Rewrite all the lines of the material below with "Body keypoints" replaced by "Skeleton points", keeping everything else the same. Leave the pictures out.
***** Data
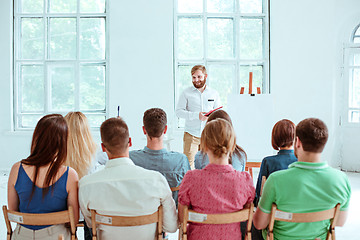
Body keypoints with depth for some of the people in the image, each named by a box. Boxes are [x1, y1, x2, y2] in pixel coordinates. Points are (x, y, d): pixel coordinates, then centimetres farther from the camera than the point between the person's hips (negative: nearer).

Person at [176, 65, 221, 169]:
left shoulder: (214, 94, 10)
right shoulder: (186, 93, 2)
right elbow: (178, 111, -4)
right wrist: (196, 115, -17)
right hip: (191, 135, -2)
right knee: (188, 163, -7)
**********
* _Answer section_
Skeleton points with depth for some of the people in the image, each named by a box. Boxes are [x1, y1, x2, y2] in pixel coordinates. Points are (x, y, d): pixel coordinates, then centimetres farther from the camera than the point between the person's hips (negative: nearer).

Person at [176, 65, 221, 169]:
left shoulder: (214, 94, 10)
right shoulder: (186, 93, 2)
right elbow: (178, 111, -4)
right wrist: (196, 115, -17)
right hip: (191, 135, -2)
right knee: (188, 163, -7)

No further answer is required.